The SCI-FCS-Brazil appears to be relevant for the screening of activities that generate greater concerns about falling, allowing for targeting rehabilitation interventions to those who will most benefit. It also may assist in guiding the prescription of assistive devices and wheelchairs, according to individual skills and concerns about falling. For individuals with higher functional dependence, it may indicate the need for more caregiver training and support. In addition to the raised issues, it can also guide the need for psychological approaches to reduce concerns about falling.

The present study is not without limitations. First, the use of a convenience sample from a single rehabilitation center may have limited the generalization of the findings for the Brazilian population of wheelchair users with SCI. In addition, memory bias regarding the occurrence of falls over the previous year, may have occurred. Further studies are needed to assess the sensitivity to changes of the SCI-FCS-Brazil scores after intervention, its use in motorized wheelchair users, to establish its cut-off scores for different levels of concerns about falling, and its relationships with trunk control, physical ability, and emotional aspects.

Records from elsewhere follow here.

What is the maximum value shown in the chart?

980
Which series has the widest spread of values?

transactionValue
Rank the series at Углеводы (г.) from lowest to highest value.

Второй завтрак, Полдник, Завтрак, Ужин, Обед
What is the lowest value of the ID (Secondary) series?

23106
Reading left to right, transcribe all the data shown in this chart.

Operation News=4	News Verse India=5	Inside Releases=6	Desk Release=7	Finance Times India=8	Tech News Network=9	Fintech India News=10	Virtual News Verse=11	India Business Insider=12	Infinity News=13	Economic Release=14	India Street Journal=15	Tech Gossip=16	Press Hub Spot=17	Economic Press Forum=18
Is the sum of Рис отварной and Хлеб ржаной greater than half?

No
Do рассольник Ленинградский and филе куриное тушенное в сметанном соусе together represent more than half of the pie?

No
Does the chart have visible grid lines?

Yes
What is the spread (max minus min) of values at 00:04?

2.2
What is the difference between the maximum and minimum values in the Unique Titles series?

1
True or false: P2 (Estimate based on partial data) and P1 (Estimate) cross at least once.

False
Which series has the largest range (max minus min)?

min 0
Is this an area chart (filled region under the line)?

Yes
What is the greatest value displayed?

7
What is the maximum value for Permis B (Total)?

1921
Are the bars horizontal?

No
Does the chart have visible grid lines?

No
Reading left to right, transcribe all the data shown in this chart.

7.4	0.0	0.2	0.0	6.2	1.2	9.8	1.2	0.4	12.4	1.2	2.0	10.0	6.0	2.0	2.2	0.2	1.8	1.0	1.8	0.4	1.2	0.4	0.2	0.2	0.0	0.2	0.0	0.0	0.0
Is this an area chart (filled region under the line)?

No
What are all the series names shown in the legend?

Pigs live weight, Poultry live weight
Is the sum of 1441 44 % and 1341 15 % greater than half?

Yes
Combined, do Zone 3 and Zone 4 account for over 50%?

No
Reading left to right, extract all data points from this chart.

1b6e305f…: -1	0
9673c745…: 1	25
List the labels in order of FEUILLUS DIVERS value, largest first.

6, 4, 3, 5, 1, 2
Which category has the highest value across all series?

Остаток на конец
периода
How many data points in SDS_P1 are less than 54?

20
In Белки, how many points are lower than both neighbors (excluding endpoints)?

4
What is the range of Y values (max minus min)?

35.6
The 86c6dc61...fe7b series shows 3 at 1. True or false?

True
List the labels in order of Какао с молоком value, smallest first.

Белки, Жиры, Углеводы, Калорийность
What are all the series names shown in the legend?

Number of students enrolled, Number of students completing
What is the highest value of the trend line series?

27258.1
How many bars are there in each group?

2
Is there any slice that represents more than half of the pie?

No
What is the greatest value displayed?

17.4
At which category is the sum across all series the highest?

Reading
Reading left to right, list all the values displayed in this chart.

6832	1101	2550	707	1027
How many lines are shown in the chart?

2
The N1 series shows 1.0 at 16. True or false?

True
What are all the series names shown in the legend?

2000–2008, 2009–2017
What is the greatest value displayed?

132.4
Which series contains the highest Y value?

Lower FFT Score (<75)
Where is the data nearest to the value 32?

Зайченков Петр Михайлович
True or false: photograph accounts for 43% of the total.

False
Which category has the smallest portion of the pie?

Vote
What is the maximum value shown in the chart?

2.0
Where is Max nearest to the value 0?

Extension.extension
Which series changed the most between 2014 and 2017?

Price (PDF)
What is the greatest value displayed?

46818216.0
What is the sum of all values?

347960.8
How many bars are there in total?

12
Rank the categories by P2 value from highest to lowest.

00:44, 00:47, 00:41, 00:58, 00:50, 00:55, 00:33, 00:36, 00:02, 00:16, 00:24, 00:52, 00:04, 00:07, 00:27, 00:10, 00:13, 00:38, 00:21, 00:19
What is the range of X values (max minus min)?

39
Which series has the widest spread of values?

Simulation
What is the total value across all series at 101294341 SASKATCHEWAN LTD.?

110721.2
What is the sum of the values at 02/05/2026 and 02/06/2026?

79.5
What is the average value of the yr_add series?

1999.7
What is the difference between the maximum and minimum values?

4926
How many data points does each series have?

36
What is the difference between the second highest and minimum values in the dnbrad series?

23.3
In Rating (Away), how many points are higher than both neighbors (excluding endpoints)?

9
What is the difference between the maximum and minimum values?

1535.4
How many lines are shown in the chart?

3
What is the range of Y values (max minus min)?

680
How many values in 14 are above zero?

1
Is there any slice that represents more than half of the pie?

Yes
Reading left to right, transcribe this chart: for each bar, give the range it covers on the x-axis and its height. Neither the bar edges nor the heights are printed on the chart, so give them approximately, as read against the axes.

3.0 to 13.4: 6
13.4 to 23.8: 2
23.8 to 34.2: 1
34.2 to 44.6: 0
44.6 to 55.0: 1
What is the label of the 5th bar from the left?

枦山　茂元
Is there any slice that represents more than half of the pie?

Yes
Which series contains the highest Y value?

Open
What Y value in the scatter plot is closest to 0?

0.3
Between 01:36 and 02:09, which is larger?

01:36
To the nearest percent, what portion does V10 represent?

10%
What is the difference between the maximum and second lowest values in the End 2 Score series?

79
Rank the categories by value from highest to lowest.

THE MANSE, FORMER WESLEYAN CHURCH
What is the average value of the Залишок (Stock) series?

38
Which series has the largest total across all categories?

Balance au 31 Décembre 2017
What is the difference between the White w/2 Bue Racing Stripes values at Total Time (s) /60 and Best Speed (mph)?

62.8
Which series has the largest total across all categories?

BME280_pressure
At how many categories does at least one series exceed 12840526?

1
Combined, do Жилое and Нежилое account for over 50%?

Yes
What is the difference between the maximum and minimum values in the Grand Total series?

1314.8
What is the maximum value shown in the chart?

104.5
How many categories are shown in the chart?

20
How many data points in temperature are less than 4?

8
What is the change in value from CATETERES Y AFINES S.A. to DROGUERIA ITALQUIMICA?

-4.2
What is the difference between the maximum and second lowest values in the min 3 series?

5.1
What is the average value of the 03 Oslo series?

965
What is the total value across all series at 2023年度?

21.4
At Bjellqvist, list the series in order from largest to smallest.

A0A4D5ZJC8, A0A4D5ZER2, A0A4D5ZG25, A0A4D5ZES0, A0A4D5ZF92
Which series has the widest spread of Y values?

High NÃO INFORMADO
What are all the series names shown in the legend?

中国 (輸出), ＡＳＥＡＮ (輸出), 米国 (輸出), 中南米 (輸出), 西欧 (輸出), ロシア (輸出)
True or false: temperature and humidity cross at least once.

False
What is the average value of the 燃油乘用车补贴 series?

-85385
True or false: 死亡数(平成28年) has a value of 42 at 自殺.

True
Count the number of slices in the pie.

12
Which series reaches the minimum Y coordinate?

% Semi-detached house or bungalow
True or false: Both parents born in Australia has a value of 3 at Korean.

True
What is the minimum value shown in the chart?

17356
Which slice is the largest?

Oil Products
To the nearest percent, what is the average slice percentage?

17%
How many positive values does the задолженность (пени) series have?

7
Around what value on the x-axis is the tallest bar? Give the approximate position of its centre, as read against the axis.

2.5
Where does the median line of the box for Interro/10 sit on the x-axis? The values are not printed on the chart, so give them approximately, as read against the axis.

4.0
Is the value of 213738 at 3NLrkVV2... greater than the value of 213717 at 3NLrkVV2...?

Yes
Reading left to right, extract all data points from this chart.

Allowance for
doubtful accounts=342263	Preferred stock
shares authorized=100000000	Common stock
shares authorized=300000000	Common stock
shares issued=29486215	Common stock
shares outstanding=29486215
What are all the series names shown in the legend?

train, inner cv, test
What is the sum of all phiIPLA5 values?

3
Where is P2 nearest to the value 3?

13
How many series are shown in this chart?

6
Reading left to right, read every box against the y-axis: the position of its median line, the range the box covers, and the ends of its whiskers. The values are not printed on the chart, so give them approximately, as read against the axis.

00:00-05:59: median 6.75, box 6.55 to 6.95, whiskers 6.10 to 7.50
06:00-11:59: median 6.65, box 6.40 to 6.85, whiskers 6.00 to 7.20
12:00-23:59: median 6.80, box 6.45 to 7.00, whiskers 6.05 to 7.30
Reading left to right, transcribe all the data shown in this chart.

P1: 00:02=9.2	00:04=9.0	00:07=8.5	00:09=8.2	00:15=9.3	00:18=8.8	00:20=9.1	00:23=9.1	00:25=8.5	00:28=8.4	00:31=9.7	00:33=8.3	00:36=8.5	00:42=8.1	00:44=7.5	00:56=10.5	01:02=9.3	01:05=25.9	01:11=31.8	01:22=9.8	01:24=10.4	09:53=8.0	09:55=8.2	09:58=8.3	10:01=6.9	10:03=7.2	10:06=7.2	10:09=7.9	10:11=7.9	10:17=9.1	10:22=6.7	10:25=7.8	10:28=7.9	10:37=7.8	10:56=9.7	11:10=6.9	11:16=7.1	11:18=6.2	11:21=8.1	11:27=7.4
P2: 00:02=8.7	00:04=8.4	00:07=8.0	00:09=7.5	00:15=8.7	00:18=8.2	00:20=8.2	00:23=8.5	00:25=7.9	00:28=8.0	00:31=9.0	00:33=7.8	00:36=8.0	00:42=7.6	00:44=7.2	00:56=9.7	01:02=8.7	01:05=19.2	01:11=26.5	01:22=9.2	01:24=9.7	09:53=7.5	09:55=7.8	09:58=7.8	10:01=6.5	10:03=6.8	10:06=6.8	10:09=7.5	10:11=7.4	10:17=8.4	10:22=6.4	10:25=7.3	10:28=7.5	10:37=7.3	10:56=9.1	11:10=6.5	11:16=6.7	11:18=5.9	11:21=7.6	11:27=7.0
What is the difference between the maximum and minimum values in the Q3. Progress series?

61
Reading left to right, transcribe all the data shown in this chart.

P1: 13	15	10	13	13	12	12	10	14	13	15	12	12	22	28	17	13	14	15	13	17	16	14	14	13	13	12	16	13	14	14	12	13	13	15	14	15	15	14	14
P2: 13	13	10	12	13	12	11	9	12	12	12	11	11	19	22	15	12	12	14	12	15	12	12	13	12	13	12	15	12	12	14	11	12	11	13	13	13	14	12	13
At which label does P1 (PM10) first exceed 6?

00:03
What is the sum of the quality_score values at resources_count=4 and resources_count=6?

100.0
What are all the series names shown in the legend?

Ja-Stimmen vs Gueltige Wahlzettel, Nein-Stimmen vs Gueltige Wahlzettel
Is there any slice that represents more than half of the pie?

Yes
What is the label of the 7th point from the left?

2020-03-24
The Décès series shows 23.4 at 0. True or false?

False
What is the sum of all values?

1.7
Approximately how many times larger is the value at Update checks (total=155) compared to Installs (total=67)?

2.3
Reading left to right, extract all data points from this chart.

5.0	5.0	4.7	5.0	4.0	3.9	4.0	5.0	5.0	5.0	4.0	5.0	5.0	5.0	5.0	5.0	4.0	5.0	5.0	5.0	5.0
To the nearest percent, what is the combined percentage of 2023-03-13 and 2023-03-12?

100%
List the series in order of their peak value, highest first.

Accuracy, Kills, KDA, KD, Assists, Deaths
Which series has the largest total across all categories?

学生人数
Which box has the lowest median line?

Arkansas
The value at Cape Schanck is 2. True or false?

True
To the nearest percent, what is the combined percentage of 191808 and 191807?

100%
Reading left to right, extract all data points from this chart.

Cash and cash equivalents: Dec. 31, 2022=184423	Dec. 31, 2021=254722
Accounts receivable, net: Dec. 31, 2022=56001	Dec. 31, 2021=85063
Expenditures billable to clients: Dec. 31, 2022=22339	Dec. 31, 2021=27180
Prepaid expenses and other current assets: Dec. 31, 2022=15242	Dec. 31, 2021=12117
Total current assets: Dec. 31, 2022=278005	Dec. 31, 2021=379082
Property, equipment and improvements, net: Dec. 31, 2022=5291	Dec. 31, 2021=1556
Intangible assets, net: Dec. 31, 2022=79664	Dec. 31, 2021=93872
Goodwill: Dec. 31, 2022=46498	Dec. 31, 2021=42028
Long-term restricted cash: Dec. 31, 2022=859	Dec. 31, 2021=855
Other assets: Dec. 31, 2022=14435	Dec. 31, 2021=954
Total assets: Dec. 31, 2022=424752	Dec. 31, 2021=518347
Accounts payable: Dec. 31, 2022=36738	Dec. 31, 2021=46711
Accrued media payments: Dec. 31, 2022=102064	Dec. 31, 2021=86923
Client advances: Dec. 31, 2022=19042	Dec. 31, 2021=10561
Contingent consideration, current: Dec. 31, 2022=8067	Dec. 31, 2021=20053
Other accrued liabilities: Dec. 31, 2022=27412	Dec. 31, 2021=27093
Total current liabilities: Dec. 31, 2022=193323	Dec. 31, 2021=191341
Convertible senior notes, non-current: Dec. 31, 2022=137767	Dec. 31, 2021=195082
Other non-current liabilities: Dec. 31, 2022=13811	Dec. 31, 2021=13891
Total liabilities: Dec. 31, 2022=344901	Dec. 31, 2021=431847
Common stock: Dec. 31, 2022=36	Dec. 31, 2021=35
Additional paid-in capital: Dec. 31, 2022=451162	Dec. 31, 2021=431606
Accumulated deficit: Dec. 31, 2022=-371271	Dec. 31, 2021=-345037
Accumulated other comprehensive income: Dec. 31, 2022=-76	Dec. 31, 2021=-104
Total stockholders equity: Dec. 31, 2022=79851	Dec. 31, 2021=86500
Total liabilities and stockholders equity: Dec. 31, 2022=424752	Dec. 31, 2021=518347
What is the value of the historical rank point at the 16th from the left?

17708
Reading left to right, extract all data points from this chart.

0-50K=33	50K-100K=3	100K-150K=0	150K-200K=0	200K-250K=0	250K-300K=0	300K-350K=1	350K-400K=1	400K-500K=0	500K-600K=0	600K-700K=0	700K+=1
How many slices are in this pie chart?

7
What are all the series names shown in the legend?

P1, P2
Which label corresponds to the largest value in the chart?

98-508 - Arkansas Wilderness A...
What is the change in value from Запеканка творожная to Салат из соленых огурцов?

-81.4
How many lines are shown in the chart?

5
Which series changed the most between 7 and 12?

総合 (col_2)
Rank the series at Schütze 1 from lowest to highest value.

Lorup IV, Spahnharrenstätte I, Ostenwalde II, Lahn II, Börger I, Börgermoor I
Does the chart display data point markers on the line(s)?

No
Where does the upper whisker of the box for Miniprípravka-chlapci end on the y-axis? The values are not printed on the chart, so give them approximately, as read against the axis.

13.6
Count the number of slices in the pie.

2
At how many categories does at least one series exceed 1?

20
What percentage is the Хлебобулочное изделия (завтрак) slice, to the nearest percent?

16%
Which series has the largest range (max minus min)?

For clinical purposes, the SCI-FCS-Brazil seems to be useful, mainly for individuals with higher concerns about falling, low functional ability, and shorter time since SCI. Although it is a self-reported scale, we recommend a previous explanation on the differences between the levels of concern about falling, to ensure proper comprehension. In addition, care should be taken when interpreting levels of concern about falling in activities never experienced by the individuals.

The cross-cultural adaptation of SCI-FCS-Brazil was successfully achieved and the Brazilian version showed adequate measurement properties for use within both clinical and research contexts in Brazil, and cross-cultural validity for use in international/multicentric studies. In addition, the SCI-FCS-Brazil may be useful to screen and guide rehabilitation interventions of manual wheelchair users with SCI.